▸ TEXT SECTION
################

40 Comments

  1. Unknown's avatar

    I agree with you. But one of the joys of looking up answers is all of the other things you find along the way.

  2. Unknown's avatar

    It’s kind of the old give a man a fish/teach a man to fish thing. You learn more by seeking out the answer for yourself, including hopefully something about evaluating the quality of sources.

  3. Unknown's avatar

    I agree with Bill, Frazz’s comment is pedantic in a way that’s not actually correct.

    And while, as Arthur and DemetriosX pointed out, there can be advantages of looking things up on your own, asking Frazz and accepting his answer without further inspection strikes me as no better or worse than the most common way of looking this up, which would be asking Google and accepting its answer without further inspection.

  4. Unknown's avatar

    DemetriosX, that was fine in the Encyclopedic Era: today, “researching” means going to Wikipedia or Googling “Who was the first president to live in the White House?”

    For the record, if she’d asked me rather than Frazz, I’d have gone back to the teacher and asked whether she meant the first president to live in an executive mansion at 1600 Pennsylvania Avenue, or the first president to live in the building after it was rebuilt as the current structure, or the first president to live in the building when it was known as “the White House.”

################

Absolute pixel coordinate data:

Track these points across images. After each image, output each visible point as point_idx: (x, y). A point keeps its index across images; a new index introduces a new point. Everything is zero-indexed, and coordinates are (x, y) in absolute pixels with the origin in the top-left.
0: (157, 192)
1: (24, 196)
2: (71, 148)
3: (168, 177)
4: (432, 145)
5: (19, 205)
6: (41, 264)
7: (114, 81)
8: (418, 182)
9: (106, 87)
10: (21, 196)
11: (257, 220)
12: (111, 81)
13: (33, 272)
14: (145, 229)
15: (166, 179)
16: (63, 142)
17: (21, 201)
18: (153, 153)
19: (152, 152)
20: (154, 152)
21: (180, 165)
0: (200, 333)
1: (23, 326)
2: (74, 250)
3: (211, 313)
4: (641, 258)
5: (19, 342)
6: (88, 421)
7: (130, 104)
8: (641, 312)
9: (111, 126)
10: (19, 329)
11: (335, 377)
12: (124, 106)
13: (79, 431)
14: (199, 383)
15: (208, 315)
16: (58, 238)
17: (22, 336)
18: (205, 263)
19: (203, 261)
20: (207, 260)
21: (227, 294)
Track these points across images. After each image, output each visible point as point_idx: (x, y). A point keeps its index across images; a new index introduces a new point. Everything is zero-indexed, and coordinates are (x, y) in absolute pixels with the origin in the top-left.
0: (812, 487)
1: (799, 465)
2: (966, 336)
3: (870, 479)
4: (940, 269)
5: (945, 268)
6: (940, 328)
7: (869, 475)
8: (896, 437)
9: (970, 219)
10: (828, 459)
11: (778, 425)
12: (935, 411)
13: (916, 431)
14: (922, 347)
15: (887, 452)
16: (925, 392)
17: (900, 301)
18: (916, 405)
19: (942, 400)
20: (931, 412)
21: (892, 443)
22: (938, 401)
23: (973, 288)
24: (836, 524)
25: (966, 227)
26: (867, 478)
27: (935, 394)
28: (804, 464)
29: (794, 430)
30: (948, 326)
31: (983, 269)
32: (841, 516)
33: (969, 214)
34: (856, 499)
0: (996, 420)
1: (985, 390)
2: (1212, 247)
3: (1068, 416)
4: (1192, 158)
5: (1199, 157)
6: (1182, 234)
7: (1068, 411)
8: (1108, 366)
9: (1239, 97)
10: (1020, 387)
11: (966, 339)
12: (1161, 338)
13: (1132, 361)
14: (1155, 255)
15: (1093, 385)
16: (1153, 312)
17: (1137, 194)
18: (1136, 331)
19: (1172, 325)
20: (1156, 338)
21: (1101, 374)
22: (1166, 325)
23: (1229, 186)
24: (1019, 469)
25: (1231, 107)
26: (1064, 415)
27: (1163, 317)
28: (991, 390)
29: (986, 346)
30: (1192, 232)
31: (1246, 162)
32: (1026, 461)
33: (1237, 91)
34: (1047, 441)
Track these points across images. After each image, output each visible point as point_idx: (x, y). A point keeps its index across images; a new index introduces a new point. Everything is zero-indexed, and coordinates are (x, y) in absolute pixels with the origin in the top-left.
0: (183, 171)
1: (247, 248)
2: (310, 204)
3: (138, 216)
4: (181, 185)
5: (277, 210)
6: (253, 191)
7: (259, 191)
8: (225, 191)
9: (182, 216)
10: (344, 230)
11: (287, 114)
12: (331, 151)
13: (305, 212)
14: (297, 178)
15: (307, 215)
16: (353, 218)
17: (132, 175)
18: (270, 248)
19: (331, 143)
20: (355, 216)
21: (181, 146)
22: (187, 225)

################

▸ EXERCISE A
In the comment thread, which old saying does the second commenter liken looking up an answer yourself to?
▸ EXERCISE B
Resume the comment thread after its last comment.

▸ RESULT A
The old give a man a fish/teach a man to fish thing.

▸ RESULT B
  5. Unknown's avatar

    A couple times I have seen the question “Who was the first President you voted for?” and I always want to quibble with it. If it’s a stand-in for “How long have you been voting?” then it is miscast. I voted in the 1972 Presidential election, but my choice was McGovern, who lost. Do I answer based on that, or jump to Carter in 1976, who did win and become a President?

  6. Unknown's avatar

    ” Isn’t asking somebody just as valid as looking something up?”

    Depends on whether or not the first person you come across, and ask your question of, knows what they’re talking about and will admit it if they don’t.

    Part of what kids have to learn is that Google will give you MANY answers to a question, and you need to learn how to filter the ones that know what they’re talking about.

  7. Unknown's avatar

    I think his *2nd* panel comment has virtually nothing to do with whether he’s supposed to answer her question. He’s responding to her claim of being “curious”, a claim which was false as a response to “Why?”.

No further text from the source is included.